Name of the Vulnerable Software and Affected Versions: AVTECH DVR, NVR, and IP camera devices (affected versions not specified) Description: An OS command injection issue exists within the "adcommand.cgi" endpoint, which interfaces with the ActionD daemon. Authenticated users can invoke the DoShellCmd operation, passing arbitrary input via the `strCmd` parameter. This input is executed directly by the system shell without sanitation, allowing attackers to execute commands as the root user. Recommendations: As a temporary workaround, consider restricting access to the "adcommand.cgi" endpoint to minimize the risk of exploitation. Avoid using the `strCmd` parameter in the affected endpoint until the issue is resolved. At the moment, there is no information about a newer version that contains a fix for this vulnerability.

**Name of the Vulnerable Software and Affected Versions** D-Link DNR-326 versions prior to 2.10 build 03 **Description** The issue is related to the `check login` function and is caused by weaknesses in the authentication procedure. It allows a remote attacker to bypass authentication and log in by manipulating the `username` cookie parameter. **Recommendations** For versions prior to 2.10 build 03, update to version 2.10 build 03 or later to resolve the issue. As a temporary workaround, consider restricting access to the `check login` function until a patch is available. Avoid using the `username` cookie parameter in the affected login endpoint until the issue is resolved.
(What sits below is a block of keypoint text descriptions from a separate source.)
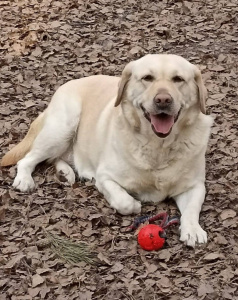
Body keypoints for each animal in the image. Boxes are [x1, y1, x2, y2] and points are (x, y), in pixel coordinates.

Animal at [0, 54, 213, 246]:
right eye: (147, 78)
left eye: (178, 79)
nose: (163, 100)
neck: (158, 146)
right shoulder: (105, 177)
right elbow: (124, 202)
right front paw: (135, 204)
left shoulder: (194, 185)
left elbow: (192, 209)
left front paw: (193, 230)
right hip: (62, 127)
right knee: (28, 159)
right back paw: (24, 179)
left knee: (55, 158)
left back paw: (65, 172)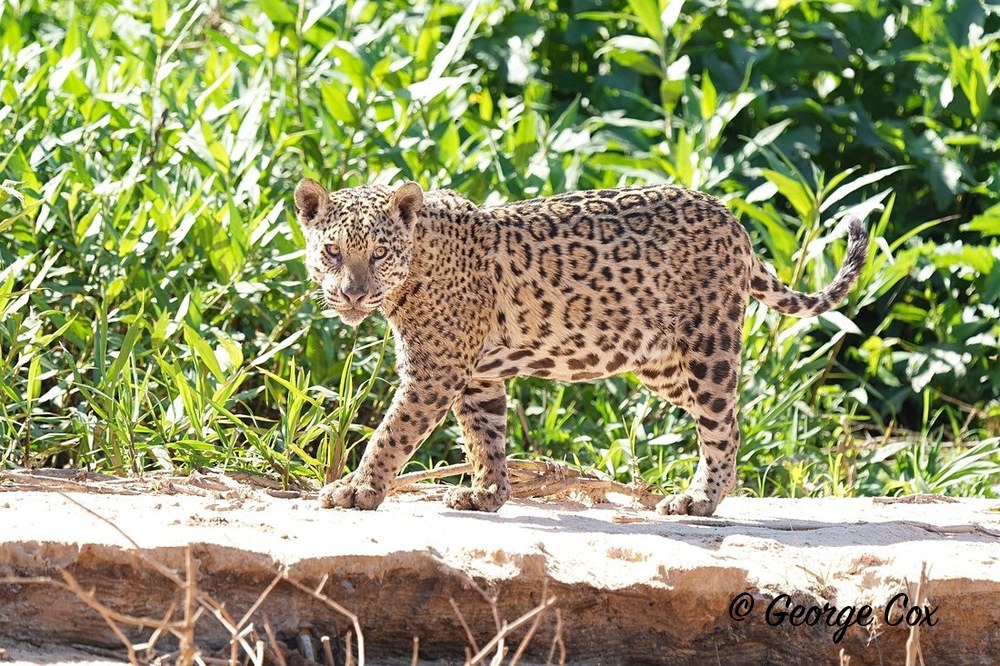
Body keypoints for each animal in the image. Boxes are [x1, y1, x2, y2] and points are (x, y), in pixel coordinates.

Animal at [294, 178, 868, 517]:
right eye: (332, 251)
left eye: (379, 253)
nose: (353, 293)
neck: (418, 260)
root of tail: (734, 222)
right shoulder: (478, 377)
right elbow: (485, 437)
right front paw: (486, 493)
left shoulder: (435, 371)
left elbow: (391, 433)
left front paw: (357, 490)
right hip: (662, 362)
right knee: (727, 421)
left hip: (708, 348)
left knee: (722, 425)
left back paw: (698, 500)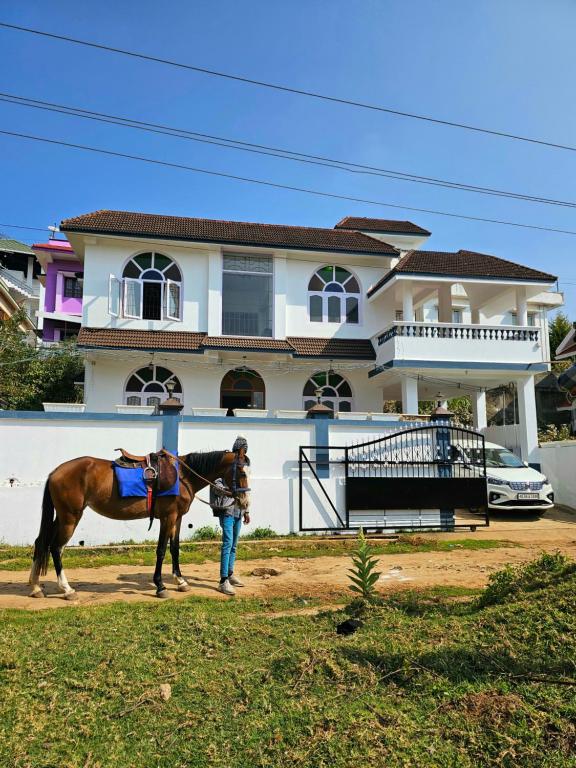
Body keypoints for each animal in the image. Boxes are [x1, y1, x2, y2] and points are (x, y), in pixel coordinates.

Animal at [28, 448, 250, 604]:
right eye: (241, 471)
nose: (245, 502)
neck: (182, 477)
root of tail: (55, 472)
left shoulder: (177, 518)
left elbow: (175, 549)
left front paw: (181, 581)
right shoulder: (167, 517)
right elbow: (161, 550)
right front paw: (160, 586)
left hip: (62, 517)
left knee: (41, 542)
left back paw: (36, 587)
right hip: (70, 517)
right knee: (56, 547)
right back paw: (67, 589)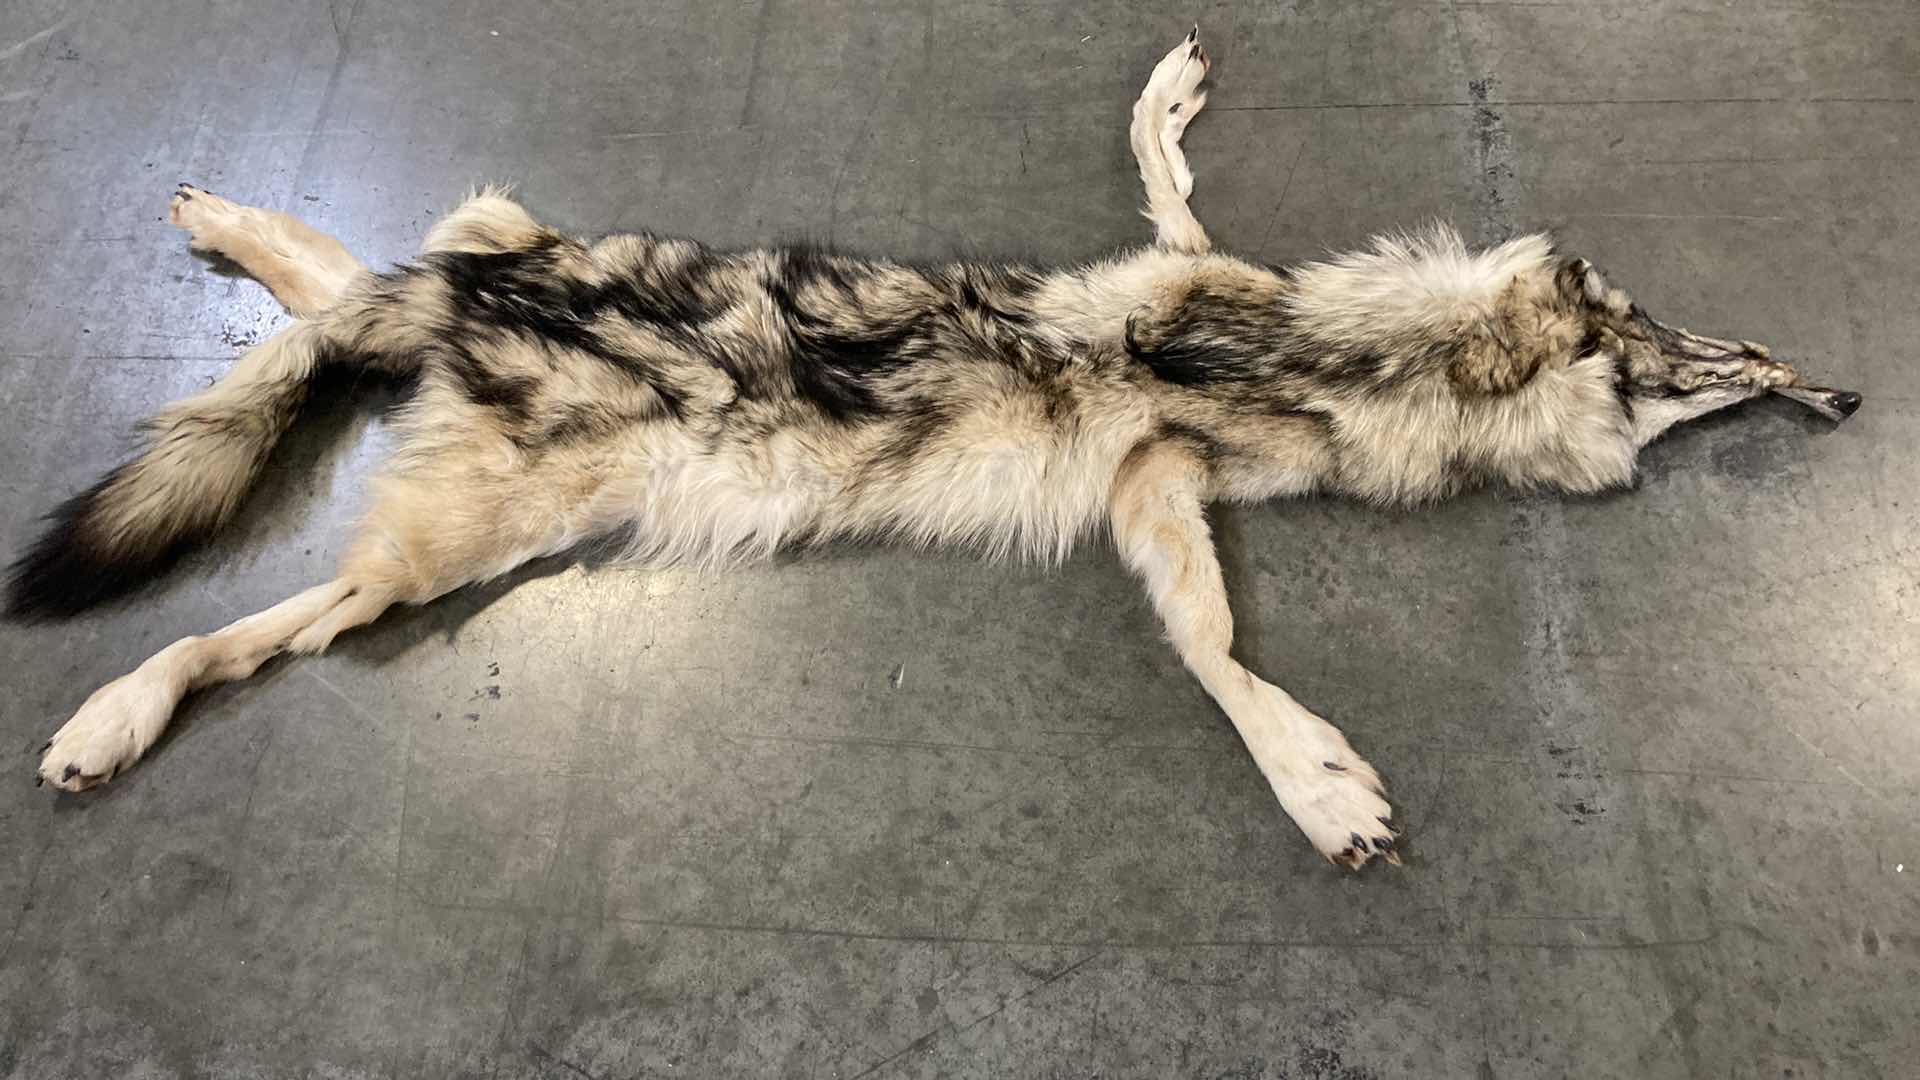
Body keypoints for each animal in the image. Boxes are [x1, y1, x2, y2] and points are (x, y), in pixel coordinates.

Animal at [7, 29, 1860, 868]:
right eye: (1714, 370)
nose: (1836, 394)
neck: (1348, 350)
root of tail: (463, 319)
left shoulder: (1161, 467)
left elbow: (1207, 632)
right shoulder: (1170, 431)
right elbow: (1220, 654)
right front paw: (1319, 783)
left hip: (492, 263)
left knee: (340, 290)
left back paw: (226, 224)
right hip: (441, 549)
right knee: (260, 616)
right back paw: (107, 718)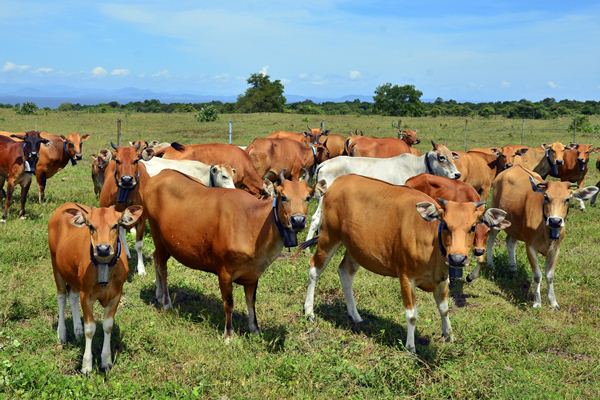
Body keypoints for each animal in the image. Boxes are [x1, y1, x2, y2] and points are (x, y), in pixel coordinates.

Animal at [48, 202, 143, 374]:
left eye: (115, 225)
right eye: (91, 226)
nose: (103, 248)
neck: (104, 267)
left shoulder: (116, 295)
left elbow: (108, 326)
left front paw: (106, 360)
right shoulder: (86, 295)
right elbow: (90, 329)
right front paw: (86, 365)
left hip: (73, 275)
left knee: (72, 295)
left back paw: (77, 329)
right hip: (56, 266)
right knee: (61, 296)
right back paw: (62, 333)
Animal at [145, 169, 314, 340]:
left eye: (308, 197)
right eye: (283, 196)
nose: (298, 220)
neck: (254, 224)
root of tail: (161, 174)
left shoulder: (253, 275)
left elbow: (251, 302)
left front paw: (255, 329)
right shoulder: (224, 271)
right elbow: (229, 303)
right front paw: (228, 335)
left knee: (155, 258)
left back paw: (158, 294)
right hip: (158, 236)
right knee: (162, 267)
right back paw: (166, 302)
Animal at [302, 175, 508, 354]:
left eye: (473, 227)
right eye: (446, 225)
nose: (457, 259)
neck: (431, 243)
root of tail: (338, 182)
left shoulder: (442, 279)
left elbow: (444, 309)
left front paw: (449, 335)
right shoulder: (406, 277)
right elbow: (412, 315)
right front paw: (410, 347)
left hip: (355, 248)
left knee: (345, 273)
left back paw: (355, 315)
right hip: (329, 236)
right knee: (314, 269)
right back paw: (309, 311)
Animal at [308, 141, 462, 241]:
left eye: (452, 156)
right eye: (442, 157)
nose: (457, 174)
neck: (417, 167)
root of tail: (324, 164)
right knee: (315, 219)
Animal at [482, 166, 600, 310]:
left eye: (567, 199)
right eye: (546, 197)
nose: (555, 221)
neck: (546, 230)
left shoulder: (556, 249)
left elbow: (550, 275)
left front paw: (553, 302)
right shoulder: (530, 246)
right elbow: (538, 275)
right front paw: (537, 302)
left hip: (516, 226)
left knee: (510, 241)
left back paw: (513, 268)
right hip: (496, 217)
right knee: (491, 239)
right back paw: (490, 264)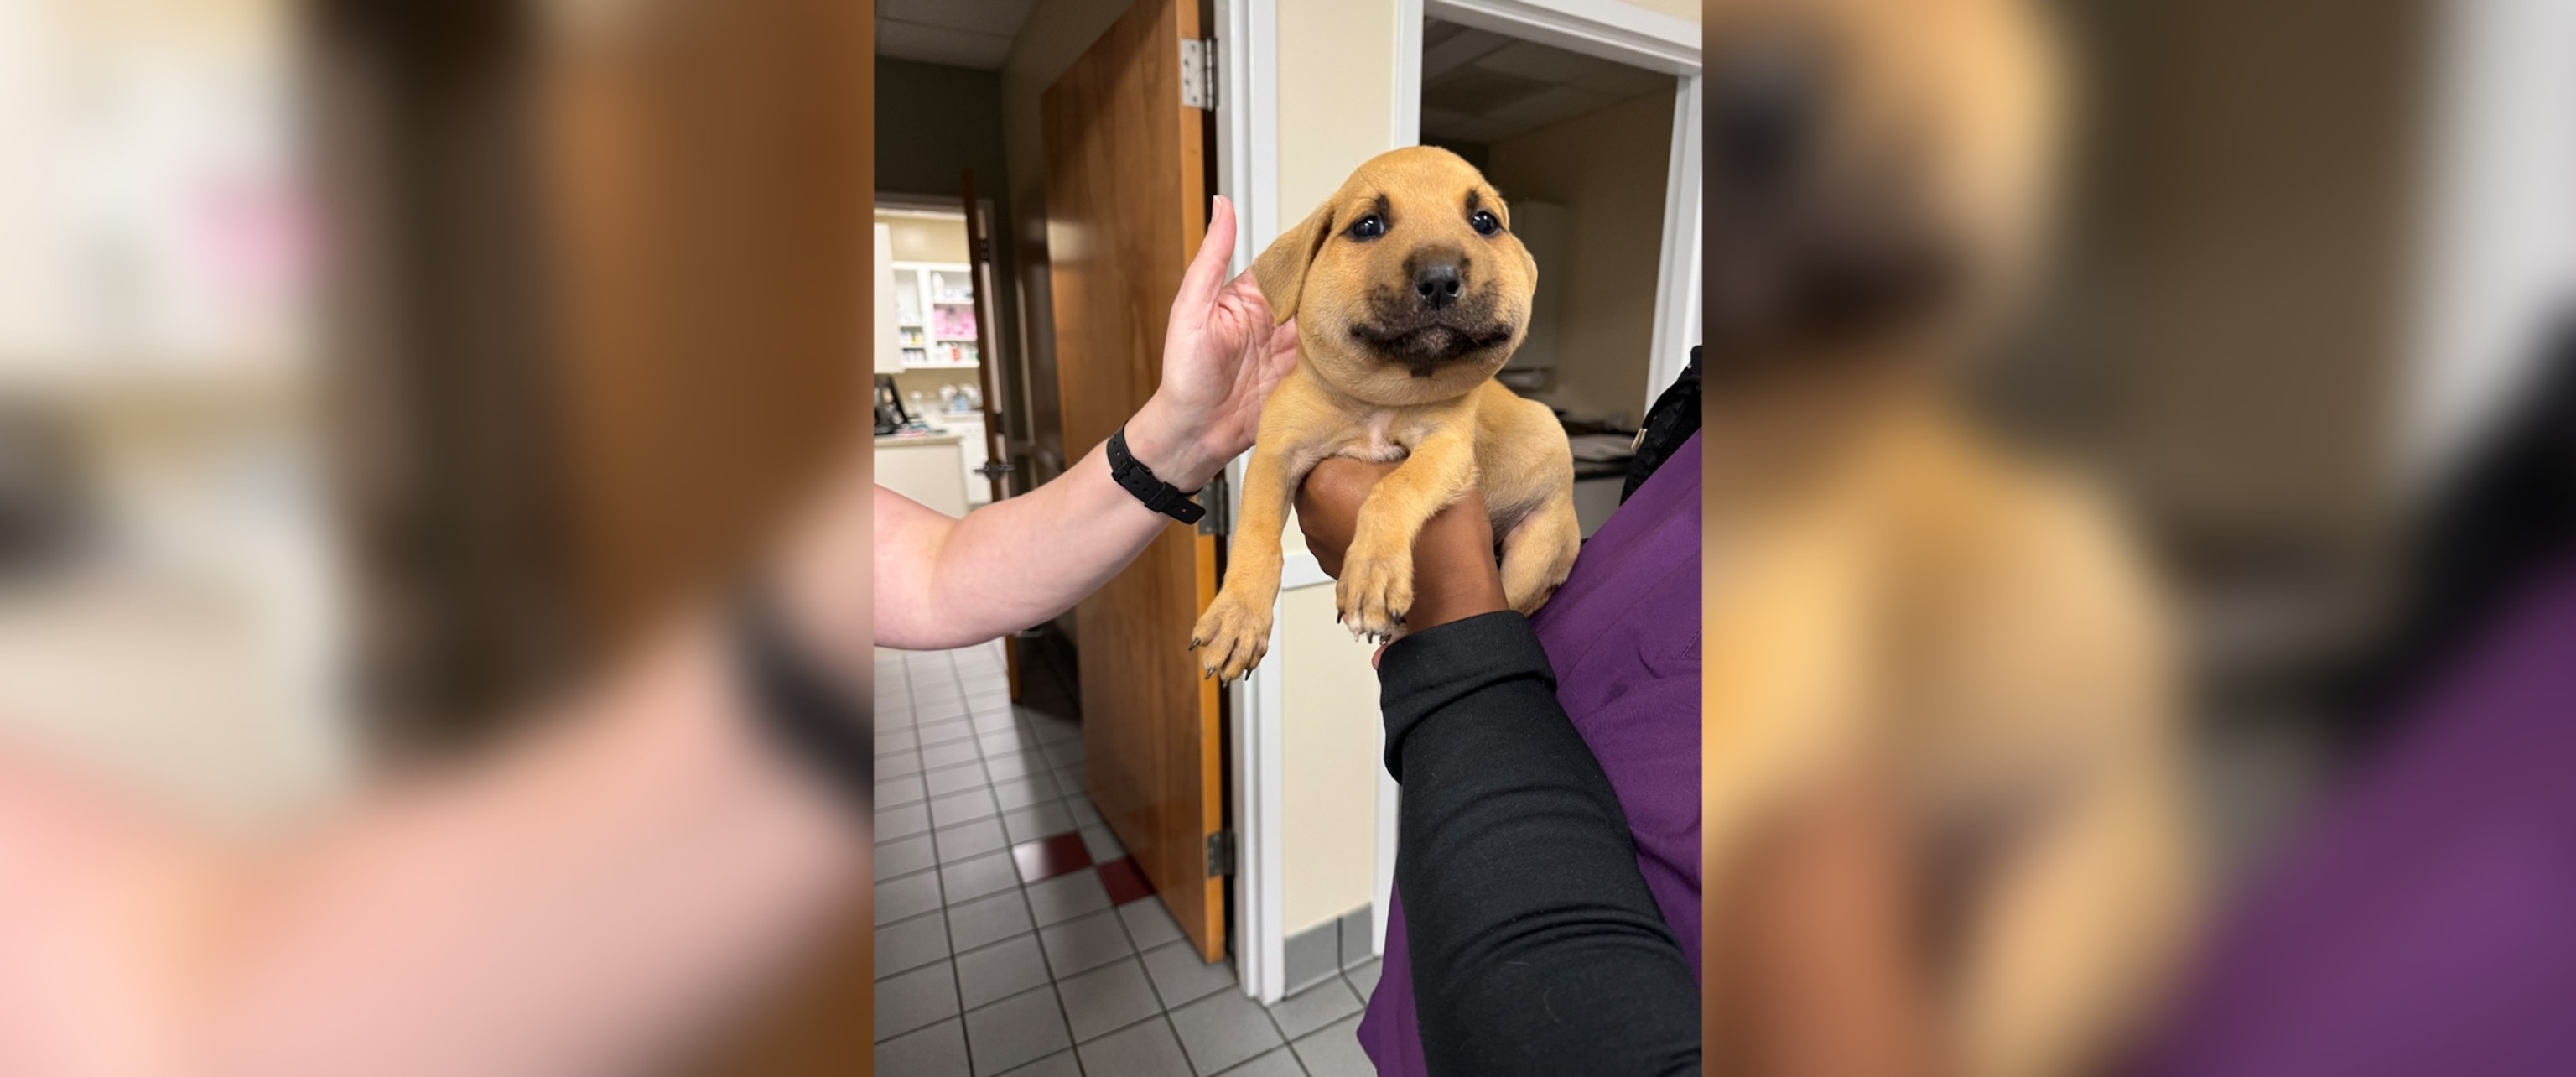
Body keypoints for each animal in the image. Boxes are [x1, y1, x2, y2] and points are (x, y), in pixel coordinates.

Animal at [1190, 147, 1587, 679]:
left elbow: (1394, 489)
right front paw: (1237, 618)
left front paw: (1373, 574)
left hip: (1534, 552)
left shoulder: (1447, 449)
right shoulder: (1276, 453)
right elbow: (1256, 536)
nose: (1440, 277)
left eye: (1484, 221)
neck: (1382, 399)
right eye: (1367, 225)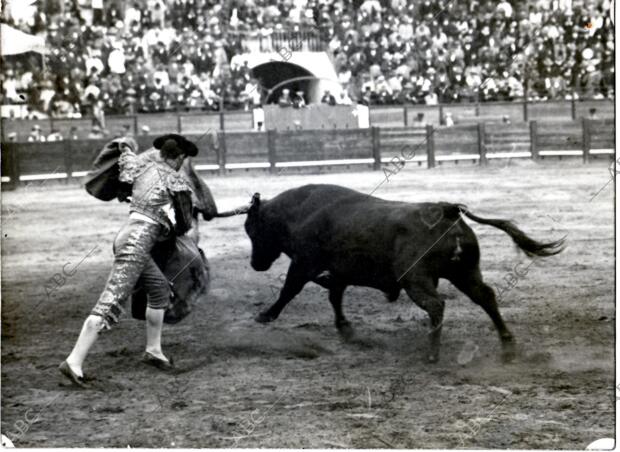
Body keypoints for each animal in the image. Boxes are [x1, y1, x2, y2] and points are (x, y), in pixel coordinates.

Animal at [235, 184, 564, 364]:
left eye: (251, 229)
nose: (255, 264)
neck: (298, 212)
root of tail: (448, 210)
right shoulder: (339, 271)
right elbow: (334, 295)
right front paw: (345, 328)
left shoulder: (304, 263)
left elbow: (290, 289)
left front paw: (265, 315)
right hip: (465, 272)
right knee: (486, 296)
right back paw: (507, 345)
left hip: (415, 279)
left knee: (436, 305)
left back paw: (432, 354)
**Name of the Vulnerable Software and Affected Versions** PuTTY versions 0.62 and earlier WinSCP versions prior to 5.1.6 **Description** The issue is related to an integer overflow that can occur when a remote SSH server sends a negative size value in an RSA key signature during the SSH handshake. This can trigger a heap-based buffer overflow, potentially allowing the execution of arbitrary code in certain applications that use PuTTY, and can cause a denial of service (crash). **Recommendations** For PuTTY versions 0.62 and earlier, update to a version later than 0.62 to resolve the issue. For WinSCP versions prior to 5.1.6, update to version 5.1.6 or later to resolve the issue.